→ **WORK TASK**
Take each line from the material below that includes the string "това" and copy it.
(LISTED ENTRIES)
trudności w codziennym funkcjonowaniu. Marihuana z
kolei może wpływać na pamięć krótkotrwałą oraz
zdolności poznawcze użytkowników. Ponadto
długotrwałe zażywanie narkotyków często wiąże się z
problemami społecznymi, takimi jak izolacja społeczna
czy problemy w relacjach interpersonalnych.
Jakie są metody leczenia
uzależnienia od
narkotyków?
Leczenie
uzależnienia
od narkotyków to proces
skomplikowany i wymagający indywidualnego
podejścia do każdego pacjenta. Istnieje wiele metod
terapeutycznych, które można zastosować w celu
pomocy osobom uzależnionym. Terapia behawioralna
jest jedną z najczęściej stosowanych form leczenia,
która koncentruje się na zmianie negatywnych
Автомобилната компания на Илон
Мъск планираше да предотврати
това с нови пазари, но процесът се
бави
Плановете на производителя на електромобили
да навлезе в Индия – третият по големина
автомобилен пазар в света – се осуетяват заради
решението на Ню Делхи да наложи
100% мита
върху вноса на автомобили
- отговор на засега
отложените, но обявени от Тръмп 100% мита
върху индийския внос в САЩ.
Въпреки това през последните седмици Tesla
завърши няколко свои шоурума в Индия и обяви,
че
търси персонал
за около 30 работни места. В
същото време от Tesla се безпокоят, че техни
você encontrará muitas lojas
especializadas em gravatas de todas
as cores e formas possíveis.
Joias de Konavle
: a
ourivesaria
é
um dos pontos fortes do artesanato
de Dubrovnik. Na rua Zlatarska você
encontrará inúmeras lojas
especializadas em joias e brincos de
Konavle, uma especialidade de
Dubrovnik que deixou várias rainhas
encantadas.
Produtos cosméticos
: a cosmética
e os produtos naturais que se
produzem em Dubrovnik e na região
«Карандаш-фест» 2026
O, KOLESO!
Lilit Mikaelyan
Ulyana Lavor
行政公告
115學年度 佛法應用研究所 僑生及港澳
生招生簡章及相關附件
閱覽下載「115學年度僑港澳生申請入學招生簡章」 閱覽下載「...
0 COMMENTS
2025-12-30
(End LISTED ENTRIES)
→ **EXERCISE RESULT**
това с нови пазари, но процесът се
Въпреки това през последните седмици Tesla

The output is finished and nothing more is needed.